• Exercise instructions
Give the entries again, starting at the line that contains "left wrist: (285, 119, -25)" and ending at the line that contains "right shoulder: (181, 121, -26)", with every "right" renamed to "R" and nothing else altered.

• Data provided
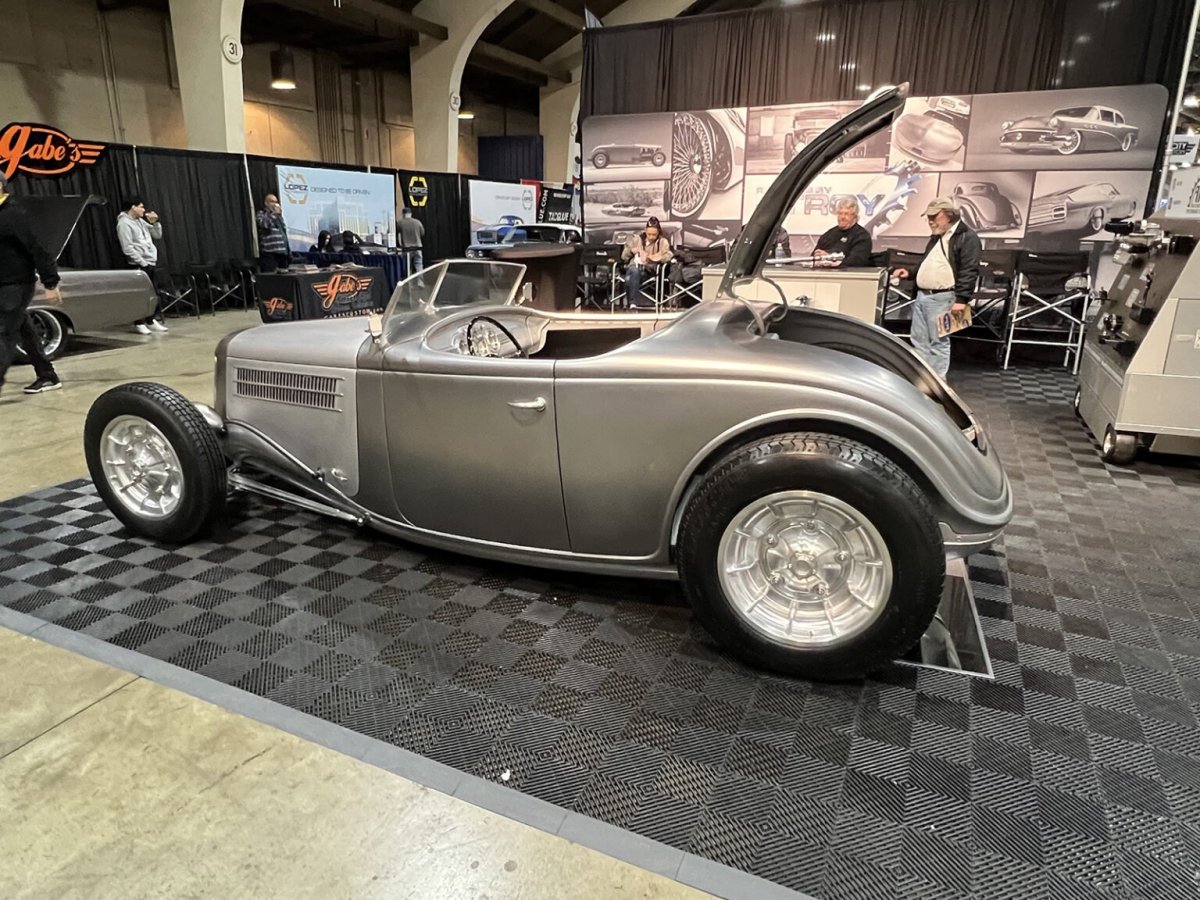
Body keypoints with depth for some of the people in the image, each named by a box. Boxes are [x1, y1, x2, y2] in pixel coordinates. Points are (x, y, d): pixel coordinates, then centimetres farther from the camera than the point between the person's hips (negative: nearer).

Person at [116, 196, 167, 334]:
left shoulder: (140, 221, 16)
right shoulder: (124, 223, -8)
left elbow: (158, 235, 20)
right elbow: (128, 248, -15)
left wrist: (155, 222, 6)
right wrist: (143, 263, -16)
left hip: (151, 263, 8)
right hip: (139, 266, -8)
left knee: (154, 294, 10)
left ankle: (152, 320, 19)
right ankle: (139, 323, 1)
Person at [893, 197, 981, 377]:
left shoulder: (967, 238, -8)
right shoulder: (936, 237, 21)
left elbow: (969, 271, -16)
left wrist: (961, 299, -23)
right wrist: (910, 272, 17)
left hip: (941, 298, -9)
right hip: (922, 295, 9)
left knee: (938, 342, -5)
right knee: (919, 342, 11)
---
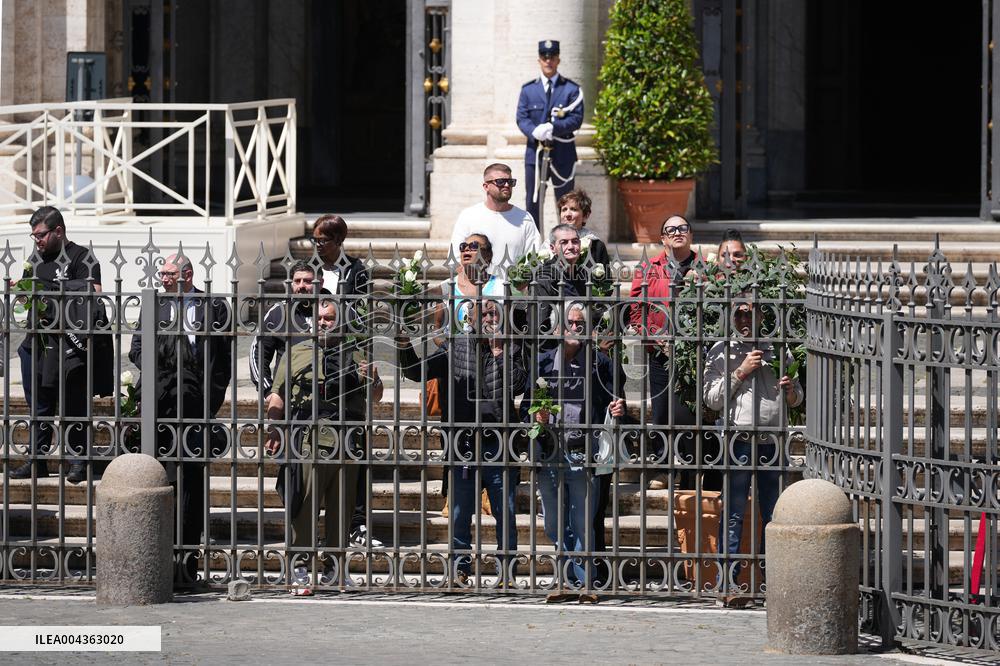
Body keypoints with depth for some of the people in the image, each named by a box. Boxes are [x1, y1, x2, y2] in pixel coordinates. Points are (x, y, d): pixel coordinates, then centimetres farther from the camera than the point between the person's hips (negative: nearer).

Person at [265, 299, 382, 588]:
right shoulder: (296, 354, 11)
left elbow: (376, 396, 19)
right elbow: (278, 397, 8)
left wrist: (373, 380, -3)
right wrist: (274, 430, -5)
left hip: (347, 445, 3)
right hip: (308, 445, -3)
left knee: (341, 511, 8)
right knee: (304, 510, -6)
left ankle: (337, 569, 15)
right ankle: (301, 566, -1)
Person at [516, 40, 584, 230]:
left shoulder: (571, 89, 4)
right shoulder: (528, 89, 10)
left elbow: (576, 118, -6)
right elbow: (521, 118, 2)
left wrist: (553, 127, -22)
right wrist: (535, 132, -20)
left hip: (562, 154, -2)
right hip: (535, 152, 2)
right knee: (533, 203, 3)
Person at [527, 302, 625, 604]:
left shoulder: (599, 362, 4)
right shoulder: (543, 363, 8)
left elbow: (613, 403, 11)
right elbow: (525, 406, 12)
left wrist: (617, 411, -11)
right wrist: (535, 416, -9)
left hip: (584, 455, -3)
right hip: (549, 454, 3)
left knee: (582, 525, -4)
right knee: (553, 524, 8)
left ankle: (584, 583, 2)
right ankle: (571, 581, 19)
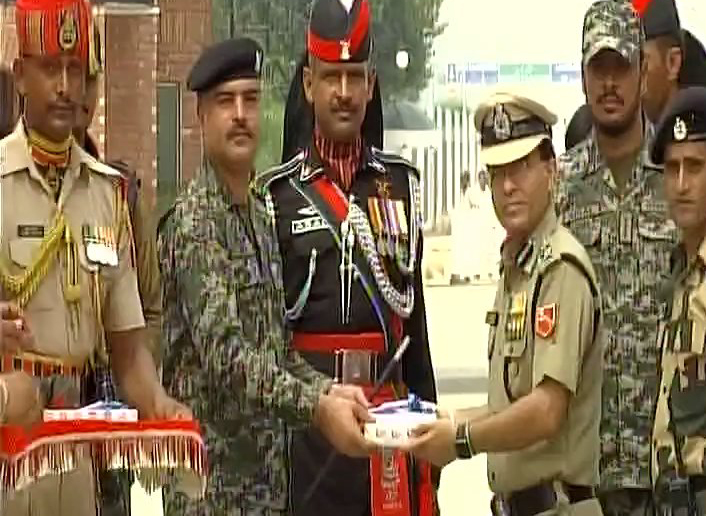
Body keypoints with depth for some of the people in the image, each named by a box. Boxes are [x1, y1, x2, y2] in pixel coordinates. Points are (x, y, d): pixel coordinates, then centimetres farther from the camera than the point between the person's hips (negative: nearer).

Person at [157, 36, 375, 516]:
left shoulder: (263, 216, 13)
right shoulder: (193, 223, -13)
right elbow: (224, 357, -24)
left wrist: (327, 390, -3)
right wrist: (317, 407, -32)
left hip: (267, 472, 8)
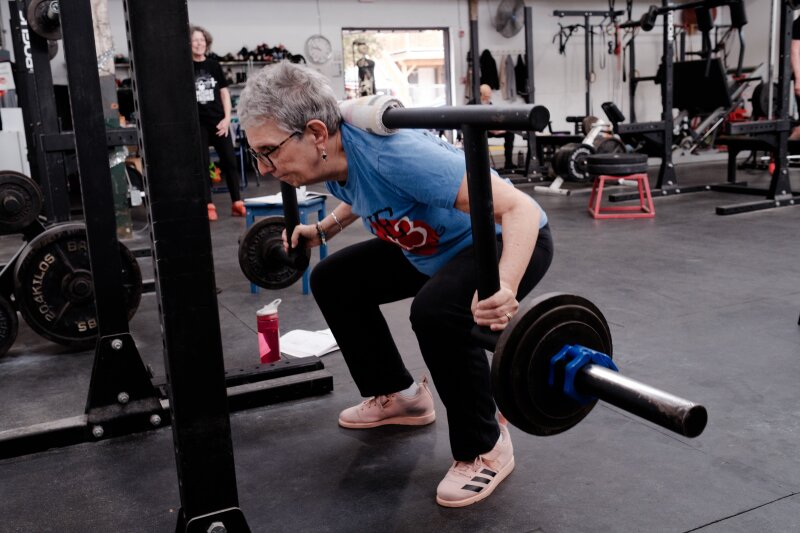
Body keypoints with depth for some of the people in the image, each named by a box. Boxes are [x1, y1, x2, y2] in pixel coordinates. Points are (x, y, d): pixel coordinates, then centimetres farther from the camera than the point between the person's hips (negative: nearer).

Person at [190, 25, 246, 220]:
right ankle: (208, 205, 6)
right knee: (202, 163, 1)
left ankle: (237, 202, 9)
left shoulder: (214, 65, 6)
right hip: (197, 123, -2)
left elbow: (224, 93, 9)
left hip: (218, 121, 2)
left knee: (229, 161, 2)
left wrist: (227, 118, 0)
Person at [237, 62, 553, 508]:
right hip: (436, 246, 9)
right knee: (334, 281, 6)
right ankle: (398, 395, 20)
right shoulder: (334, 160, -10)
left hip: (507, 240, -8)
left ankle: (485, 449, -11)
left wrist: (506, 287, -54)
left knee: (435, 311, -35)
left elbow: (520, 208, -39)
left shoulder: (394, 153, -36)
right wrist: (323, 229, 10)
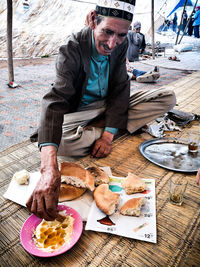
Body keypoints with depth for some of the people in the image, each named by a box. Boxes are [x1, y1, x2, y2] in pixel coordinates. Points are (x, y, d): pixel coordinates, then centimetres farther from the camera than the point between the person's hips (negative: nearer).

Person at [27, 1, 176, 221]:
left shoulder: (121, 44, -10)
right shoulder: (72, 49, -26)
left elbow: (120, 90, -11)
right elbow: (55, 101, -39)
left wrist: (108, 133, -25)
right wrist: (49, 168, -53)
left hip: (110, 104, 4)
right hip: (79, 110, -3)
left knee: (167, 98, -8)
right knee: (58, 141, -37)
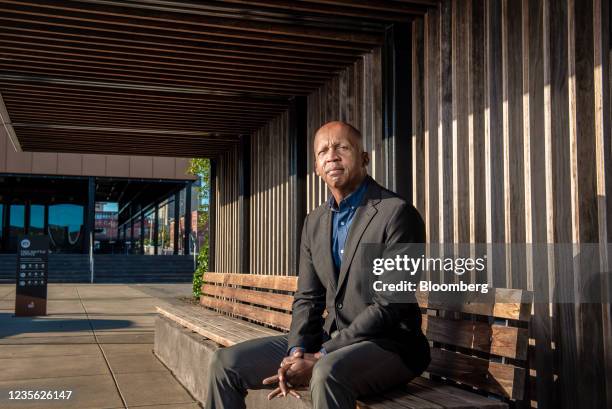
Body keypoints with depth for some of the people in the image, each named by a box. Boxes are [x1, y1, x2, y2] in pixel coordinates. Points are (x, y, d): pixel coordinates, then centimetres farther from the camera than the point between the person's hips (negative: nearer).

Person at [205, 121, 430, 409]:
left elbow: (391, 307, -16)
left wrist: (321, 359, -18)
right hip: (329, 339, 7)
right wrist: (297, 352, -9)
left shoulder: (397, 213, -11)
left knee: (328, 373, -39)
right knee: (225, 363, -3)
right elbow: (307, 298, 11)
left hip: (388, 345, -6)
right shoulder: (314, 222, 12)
* * *
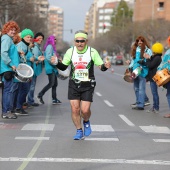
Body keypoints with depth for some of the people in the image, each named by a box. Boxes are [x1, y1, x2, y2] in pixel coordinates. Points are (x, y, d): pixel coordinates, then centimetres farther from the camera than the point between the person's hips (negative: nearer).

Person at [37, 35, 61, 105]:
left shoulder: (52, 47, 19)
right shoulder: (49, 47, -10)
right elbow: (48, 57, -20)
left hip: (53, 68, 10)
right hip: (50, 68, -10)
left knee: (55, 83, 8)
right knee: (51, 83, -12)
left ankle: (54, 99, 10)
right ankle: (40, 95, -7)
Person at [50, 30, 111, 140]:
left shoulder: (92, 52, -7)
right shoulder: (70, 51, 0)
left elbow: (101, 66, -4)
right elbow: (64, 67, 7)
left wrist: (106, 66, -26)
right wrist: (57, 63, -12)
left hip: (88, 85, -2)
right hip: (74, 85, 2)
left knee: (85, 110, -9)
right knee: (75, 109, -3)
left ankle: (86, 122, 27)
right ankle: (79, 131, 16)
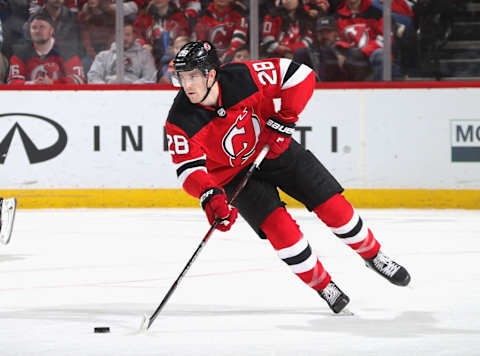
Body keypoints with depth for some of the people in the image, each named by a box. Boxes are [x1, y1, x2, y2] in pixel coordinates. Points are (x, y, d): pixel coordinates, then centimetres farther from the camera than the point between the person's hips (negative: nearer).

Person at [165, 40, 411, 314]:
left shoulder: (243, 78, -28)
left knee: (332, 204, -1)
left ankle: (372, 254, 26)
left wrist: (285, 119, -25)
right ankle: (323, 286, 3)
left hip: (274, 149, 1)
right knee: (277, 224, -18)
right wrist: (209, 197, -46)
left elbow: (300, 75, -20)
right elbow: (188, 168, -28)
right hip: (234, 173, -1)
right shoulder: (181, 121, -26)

• Written reply
left wrist: (285, 119, -25)
R ankle: (323, 286, 3)
left hip: (274, 149, 1)
R knee: (277, 224, -18)
R wrist: (209, 197, -46)
left elbow: (300, 75, -20)
R elbow: (188, 168, -28)
R hip: (234, 173, -1)
R shoulder: (181, 121, -26)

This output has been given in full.